[TASK DATA Boundary: Start]
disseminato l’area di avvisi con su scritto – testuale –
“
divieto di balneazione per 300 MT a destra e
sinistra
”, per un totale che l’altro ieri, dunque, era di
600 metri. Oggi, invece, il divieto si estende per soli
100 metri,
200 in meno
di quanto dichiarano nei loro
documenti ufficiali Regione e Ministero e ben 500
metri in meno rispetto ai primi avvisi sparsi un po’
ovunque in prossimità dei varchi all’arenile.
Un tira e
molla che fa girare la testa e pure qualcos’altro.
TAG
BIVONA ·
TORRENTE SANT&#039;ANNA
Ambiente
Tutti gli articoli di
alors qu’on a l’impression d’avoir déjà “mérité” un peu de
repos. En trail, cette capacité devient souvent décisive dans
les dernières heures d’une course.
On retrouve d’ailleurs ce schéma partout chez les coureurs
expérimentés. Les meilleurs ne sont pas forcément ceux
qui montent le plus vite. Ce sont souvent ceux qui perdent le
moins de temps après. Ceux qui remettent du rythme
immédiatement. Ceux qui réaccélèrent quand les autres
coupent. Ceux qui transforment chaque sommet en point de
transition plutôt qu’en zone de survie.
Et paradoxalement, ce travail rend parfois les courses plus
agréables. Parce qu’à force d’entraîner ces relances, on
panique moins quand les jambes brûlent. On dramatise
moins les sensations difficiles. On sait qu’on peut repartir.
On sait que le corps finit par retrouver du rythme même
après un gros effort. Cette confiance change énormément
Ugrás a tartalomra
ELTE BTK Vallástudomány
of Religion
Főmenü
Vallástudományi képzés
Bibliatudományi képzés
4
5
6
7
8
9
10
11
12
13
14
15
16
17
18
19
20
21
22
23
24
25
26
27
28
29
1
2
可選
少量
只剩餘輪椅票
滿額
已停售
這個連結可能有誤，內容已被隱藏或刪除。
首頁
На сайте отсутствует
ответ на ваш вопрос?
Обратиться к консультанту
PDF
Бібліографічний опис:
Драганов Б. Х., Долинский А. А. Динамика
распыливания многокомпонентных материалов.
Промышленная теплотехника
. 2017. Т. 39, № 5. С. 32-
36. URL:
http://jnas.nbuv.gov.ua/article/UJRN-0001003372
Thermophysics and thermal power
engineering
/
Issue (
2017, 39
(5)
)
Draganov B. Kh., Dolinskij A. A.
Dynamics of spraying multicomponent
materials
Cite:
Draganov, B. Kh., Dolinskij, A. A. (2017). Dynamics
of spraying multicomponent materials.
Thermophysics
[TASK DATA Boundary: End]
Give the entries as a Markdown table with the columns Row and Line, starting at the first line and stopping after the line that contains "Tutti gli articoli di". Number each line and leave out blank lines.

• [RESPONSE AREA]:
| Row | Line |
|---|---|
| 1 | disseminato l’area di avvisi con su scritto – testuale – |
| 2 | “ |
| 3 | divieto di balneazione per 300 MT a destra e |
| 4 | sinistra |
| 5 | ”, per un totale che l’altro ieri, dunque, era di |
| 6 | 600 metri. Oggi, invece, il divieto si estende per soli |
| 7 | 100 metri, |
| 8 | 200 in meno |
| 9 | di quanto dichiarano nei loro |
| 10 | documenti ufficiali Regione e Ministero e ben 500 |
| 11 | metri in meno rispetto ai primi avvisi sparsi un po’ |
| 12 | ovunque in prossimità dei varchi all’arenile. |
| 13 | Un tira e |
| 14 | molla che fa girare la testa e pure qualcos’altro. |
| 15 | TAG |
| 16 | BIVONA · |
| 17 | TORRENTE SANT&#039;ANNA |
| 18 | Ambiente |
| 19 | Tutti gli articoli di |